“There’s a lot of things on Cantilucca they shouldn’t do,” Coke said. He drained the last mouthful from his current mug and set the empty under his chair to get it out of the way. “Madame Yarnell stopped people who’d be better dead from killing each other. That’s about it.”
He didn’t see any guns on the street. Syndicate colors were muted as well. A red beret, a blue neckerchief—rarely anything more overt. Widow Guzman and the Lurias had sent most of their gunmen back into the farming districts for the time being.
“I wonder how Esteban’s father-in-law’s doing,” Sten Moden said. “I’m afraid that the thugs that were swaggering around Potosi’ll be looking for something to keep them occupied out in the sticks.”
A woman screamed in a broken voice from the cafe’s back room. Shouts and laughter greeted the outburst. A pair of men wearing red armbands got up from the table beside the Frisians and walked toward the back. They were fumbling in their pockets for the cover charge.
“Sir,” Niko blurted. “Are we really going to help these guys? I mean, both sides, they’re—they’re animals, sir! The least we ought to do is say ‘no sale’ and go on back to Friesland.”
“That still leaves the same people here,” Moden said. “It’s not an answer.”
He swizzled a sip of beer around his mouth. He didn’t appear so much to be savoring as analyzing the fluid.
“Oh, the beer’s not that bad,” Coke said. Without changing his tone, he went on, “I think if we wanted to …”
He paused, looked at his companions in turn, and resumed: “I don’t think it would require much pushing from behind the scenes to get Astra and L’Escorial to pretty well eliminate each other.”
In Matthew Coke’s mind, the response was:
Daun: “Sir, your proposal is clearly against the interests of Nieuw Friesland!”
Moden: “Major, I regret that, in accordance with the provisions of the Defense Justice Code, I’m going to have to relieve you of command for that treasonous suggestion.”
Niko Daun’s face split with a wide grin. “Lord, sir!” he said. “I was afraid you were going to burn me a new asshole for saying that.”
“Yeah,” agreed Sten Moden, setting his mug down hard enough in his enthusiasm to slosh. “We were all afraid to discuss it with you, Matthew. But I don’t care what color their money is—something has to be done about these bastards, and the six of us are the only folks around who might be able to do it.”
“We all?” Coke repeated. “You two talked to the others?”
Daun nodded. “Vierziger said that was what he was here for, he guessed.”
“Johann said he presumed.” Sten Moden corrected. He shrugged. “I don’t know exactly what he meant by that. But Johann’s willingness to shoot people isn’t in doubt, is it?”
“Bob, he’s not real comfortable with the business,” Niko resumed. “He’s not afraid of Camp Able, it’s not that, but …Well, anyway, he finally said he was in.”
The sensor tech shook his head. “He’s a good guy, Bob is. I don’t understand what’s going on under the surface, but he’s a good guy. And a fucking wizard with that console!”
“Yeah, he’s good all right,” Coke said. All five of his people were good, were about the best he’d ever seen.

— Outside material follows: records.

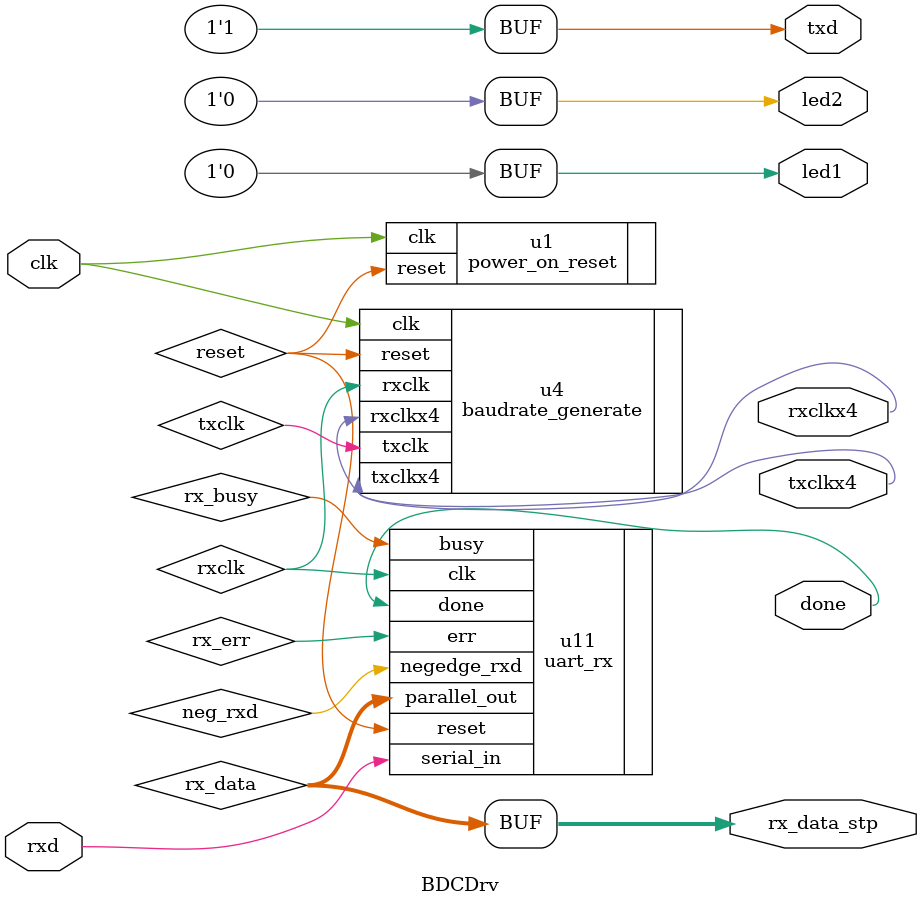
<source format=v>
module BDCDrv(clk,rxd,led1,led2,txd,txclkx4,rxclkx4,done,rx_data_stp);
// Keep the Entity of Wire  /*synthesis keep*/;
// Keep the Entity of Register /*synthesis preserve*/;
// sometimes above two options are not valid, try this /*synthesis noprune*/; 
input clk;
input rxd;

output led1;
output led2;
output txd;
output txclkx4;
output rxclkx4;
output done;
output [7:0] rx_data_stp;

wire reset;
power_on_reset u1 (.clk(clk),.reset(reset));
//clk1hz(.clk(clk),.reset(reset),.clk_1hz(txclk));

//use 1Hz (in led_drive module to generate tx data dynamically.
//cause we cannot define reg[7:0]=8'd55 outside of always.
//wire [7:0] data_out;
//led_drive u2 (.clk(clk),.reset(reset),.led1(led1),.led2(led2),.data_out(data_out));
assign led1=0;
assign led2=0;
//pwm_driver u3(.clk(clk),.reset(reset),.out1(out1),.out2(out2));

wire txclk;
wire rxclk;
//1.generate txclk & rxclk.
baudrate_generate u4(.clk(clk),.reset(reset),.txclk(txclk),.rxclk(rxclk),.txclkx4(txclkx4),.rxclkx4(rxclkx4));
//2.generate single pluse in txclk.
//wire pulse_1hz;
//single_pulse u5(.clk(txclk),.reset(reset),.pulse_out(pulse_1hz));
//3.tx data.
//wire txd;
//wire busy;
//uart_tx u6(.clk(txclk),.reset(reset),.start(pulse_1hz),.data_in(data_out),.txd(txd),.done(done),.busy(busy));


//upload data via UART.
//wire tx_pulse;
//wire [7:0] up_bytes;
//upload_data upload_data_u1(.clk(txclk),.reset(reset),.tx_pulse(tx_pulse),.up_bytes(up_bytes));
//uart_tx u6(.clk(txclk),.reset(reset),.start(tx_pulse),.data_in(up_bytes),.txd(txd),.done(done),.busy(busy));

//receive data via UART.
wire [7:0] rx_data;
wire rx_busy;
wire rx_err;
wire neg_rxd;
uart_rx u11(.clk(rxclk),.reset(reset),.serial_in(rxd),.parallel_out(rx_data),.done(done),.busy(rx_busy),.err(rx_err),.negedge_rxd(neg_rxd));

assign txd=1'b1;
assign rx_data_stp=rx_data;
endmodule
</source>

And he was talking about dropping them into the gears of a very powerful machine, in hopes that the machine would break before they did.
“Mary?” he added aloud.
“She’s the one who brought it up,” Moden said with a half-smile. “I suppose we’d all been thinking about it, but she said it aloud.”
“She said,” Niko amplified, “that this was sort of like wiping your ass with a broken beer bottle—sooner or later, you were going to wind up in a world of hurt. But if she survived, she didn’t want to remember that she hadn’t tried to change things on Cantilucca.”
Coke drank half his beer in a series of smooth swallows. Nobody spoke again until he stopped to breathe and brush his mouth with the back of his hand. “I’ll work up a plan of action,” he said. “We’ll have to wait for the cartel representative to leave, but that shouldn’t take long.”
Daun frowned. “She said she might stay here for years, sir,” he said. “We aren’t going to …?”
“No,” Coke said. “No, Madame Yarnell isn’t going to bury herself on Cantilucca for any longer than necessary. A few months at the outside. Her coming is actually better for our purposes. When she does leave, the lid’s going to come off with a bang.”
The red hovercraft Pepe Luria brought back from Delos whined slowly down the street. Its presence cleared a path through the mostly civilian traffic, even though the overt threat of guns and murder was held temporarily in abeyance. The vehicle stopped alongside the table where the three Frisians sat.
A red-veiled side window slid down. Pepe was in the driver’s seat. His father and grandfather sat in back.
Ramon leaned forward to get a better view past Raul. “Come with us, Major Coke,” he called. “We’ll ride in my Pepe’s fine new toy, shall we not? And we’ll talk.”